The U.S. has classified Yemen’s Houthis as a foreign terrorist organization following a series of attacks on oil tankers in the Red Sea and as Washington seeks to increase pressure on Iran in the final days of Donald Trump’s presidency.
The move will give the U.S. “additional tools” with which to counter security threats in the Persian Gulf, according to Secretary of State Michael Pompeo. The Houthis are backed by Iran in Yemen’s civil war and have been blamed for several missile strikes and other attacks on Saudi Arabia.
“The designations are intended to hold Ansarallah accountable for its terrorist acts, including cross-border attacks threatening civilian populations, infrastructure, and commercial shipping,” Pompeo said Sunday in a statement, referring to the group by another name. “Rather than distance itself from the Iranian regime, it has embraced the world’s leading state-sponsor of terrorism even more.”
The Houthis have been fighting Yemen’s United Nations-recognized government since 2014. A Saudi Arabian-led coalition intervened the following year on the side of the government. The UN has called the conflict — in which tens of thousands of people have died — the world’s worst humanitarian crisis.
The U.S. decision will increase pressure on the Houthis and help end “this miserable, long conflict,” the UN-backed government said through its Ministry of Foreign Affairs.
The Houthis criticized the move via a statement on Monday and said they “have the right to respond to any designation coming from the Trump administration or any other administration.”

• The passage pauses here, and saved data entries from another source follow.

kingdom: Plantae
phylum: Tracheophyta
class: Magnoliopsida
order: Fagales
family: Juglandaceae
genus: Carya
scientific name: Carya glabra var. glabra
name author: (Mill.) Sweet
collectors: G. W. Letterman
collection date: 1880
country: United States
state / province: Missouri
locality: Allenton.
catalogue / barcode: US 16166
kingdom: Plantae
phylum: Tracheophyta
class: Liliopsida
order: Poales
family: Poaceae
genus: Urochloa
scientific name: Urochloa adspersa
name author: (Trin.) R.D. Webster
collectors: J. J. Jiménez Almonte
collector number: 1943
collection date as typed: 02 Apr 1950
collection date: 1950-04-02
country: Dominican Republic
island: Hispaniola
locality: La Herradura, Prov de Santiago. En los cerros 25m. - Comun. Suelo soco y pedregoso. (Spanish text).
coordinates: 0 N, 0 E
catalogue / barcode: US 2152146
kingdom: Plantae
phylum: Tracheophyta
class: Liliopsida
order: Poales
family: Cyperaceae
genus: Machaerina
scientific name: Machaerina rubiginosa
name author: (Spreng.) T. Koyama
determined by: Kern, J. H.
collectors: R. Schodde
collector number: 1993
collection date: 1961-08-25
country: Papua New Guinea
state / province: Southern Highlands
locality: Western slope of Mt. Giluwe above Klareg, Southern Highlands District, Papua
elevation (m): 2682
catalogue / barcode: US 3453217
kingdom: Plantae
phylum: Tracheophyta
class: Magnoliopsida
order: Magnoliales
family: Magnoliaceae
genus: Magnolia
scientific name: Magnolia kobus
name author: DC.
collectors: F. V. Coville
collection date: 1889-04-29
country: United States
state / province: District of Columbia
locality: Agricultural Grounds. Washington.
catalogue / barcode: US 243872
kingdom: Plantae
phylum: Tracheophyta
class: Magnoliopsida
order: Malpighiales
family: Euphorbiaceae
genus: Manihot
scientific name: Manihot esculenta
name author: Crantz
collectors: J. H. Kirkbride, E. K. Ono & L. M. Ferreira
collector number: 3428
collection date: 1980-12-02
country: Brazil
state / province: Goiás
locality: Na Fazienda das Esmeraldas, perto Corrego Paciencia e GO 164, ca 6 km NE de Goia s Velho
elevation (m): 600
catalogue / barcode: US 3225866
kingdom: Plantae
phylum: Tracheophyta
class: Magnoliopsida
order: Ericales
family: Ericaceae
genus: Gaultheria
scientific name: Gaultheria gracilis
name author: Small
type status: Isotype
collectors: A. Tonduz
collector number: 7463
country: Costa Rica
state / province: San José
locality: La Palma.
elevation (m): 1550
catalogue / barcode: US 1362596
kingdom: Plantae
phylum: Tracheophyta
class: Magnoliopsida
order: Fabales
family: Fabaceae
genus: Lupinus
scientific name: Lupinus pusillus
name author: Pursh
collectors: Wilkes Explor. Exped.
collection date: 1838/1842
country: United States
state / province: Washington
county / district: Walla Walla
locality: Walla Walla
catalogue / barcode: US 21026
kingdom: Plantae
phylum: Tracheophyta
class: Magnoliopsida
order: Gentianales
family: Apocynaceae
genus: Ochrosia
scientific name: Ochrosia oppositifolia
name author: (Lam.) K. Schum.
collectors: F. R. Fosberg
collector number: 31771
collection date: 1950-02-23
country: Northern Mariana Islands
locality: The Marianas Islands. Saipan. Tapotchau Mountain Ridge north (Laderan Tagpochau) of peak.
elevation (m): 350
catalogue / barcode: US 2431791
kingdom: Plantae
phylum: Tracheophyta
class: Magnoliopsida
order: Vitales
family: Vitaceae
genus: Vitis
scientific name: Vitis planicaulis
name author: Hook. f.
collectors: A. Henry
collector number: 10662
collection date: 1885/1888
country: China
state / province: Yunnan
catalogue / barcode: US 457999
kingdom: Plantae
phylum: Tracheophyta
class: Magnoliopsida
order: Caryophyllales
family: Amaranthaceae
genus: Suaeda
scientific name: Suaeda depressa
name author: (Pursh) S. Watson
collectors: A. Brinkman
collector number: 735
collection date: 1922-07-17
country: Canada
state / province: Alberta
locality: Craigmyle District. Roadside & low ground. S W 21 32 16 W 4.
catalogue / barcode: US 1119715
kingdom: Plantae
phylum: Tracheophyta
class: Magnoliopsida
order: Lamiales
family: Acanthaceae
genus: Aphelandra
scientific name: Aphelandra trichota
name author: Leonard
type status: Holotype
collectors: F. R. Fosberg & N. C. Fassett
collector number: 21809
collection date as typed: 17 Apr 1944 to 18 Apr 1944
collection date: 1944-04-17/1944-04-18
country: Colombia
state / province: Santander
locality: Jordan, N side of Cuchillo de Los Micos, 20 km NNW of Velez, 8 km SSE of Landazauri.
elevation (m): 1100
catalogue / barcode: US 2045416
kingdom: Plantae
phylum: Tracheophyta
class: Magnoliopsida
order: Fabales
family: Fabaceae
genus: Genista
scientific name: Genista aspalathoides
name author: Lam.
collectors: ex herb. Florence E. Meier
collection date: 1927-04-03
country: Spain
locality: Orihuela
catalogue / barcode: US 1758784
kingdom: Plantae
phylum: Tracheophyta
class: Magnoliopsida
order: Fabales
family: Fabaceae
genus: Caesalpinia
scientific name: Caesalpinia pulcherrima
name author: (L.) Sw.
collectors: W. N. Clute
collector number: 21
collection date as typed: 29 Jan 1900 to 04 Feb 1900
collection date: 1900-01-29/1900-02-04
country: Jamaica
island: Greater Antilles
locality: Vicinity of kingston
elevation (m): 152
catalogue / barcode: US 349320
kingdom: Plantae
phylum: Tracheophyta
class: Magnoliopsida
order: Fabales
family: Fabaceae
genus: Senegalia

Democratic U.S. Representative Gregory Meeks, the new chairman of the House Foreign Affairs Committee, said that the designation “is short-sighted and endangers the lives of the Yemeni people.”
The Trump administration “has yet to learn that they can’t sanction their way out of a civil war,” he said.
A fuel tanker was hit by an explosion near the Saudi port of Jeddah last month. While the kingdom didn’t blame the Houthis, it described the incident as a “terrorist attack.” Three weeks before that another vessel was damaged, possibly by a mine, at the Saudi terminal of Shuqaiq and the Houthis claimed a missile strike on a fuel depot in Jeddah owned by Saudi Aramco, the state energy company.
Yemen President Abd Rabbuh Mansur Hadi blamed the Houthis for an attack on Aden airport on Dec. 30, which the U.S. says killed 27 people.
The Houthis have regularly targeted Saudi energy installations. They said they were responsible for an attack on Saudi Arabia’s main oil pipeline in May 2019 and the world’s biggest crude-processing plant at Abqaiq a few months later.
The latter incident, in which armed drones temporarily knocked out about half of Saudi Arabia’s oil-production capacity, caused crude prices to soar. The UN said the drones were probably of Iranian origin.
The Trump administration has tightened sanctions on Iran in recent months as it tries to weaken the Islamic Republic economically and force it to stop meddling in Middle Eastern countries such as Iraq, Lebanon, Syria and Yemen. The new penalties will make it harder for President-elect Joe Biden to revive a nuclear deal with Iran that Trump abandoned in 2018.
The tensions have also affected U.S. allies. Iran seized a South Korea-flagged oil tanker last week. Tehran says $7 billion from oil sales are trapped in South Korea due to Washington’s sanctions and it needs them to pay for goods including coronavirus vaccines.
South Korea’s deputy foreign minister is in Tehran this week to try to get the ship released and to discuss the funds.
The U.S. will designate the Houthis as a terrorist organization on Jan. 19, Pompeo said. Three of its leaders — Abdul Malik al-Houthi, Abd al-Khaliq Badr al-Din al-Houthi and Abdullah Yahya al Hakim — will be classified as global terrorists.
Pompeo said U.S. humanitarian efforts to help victims of Yemen’s war could be hindered, but that Washington will put in place measures to counteract this.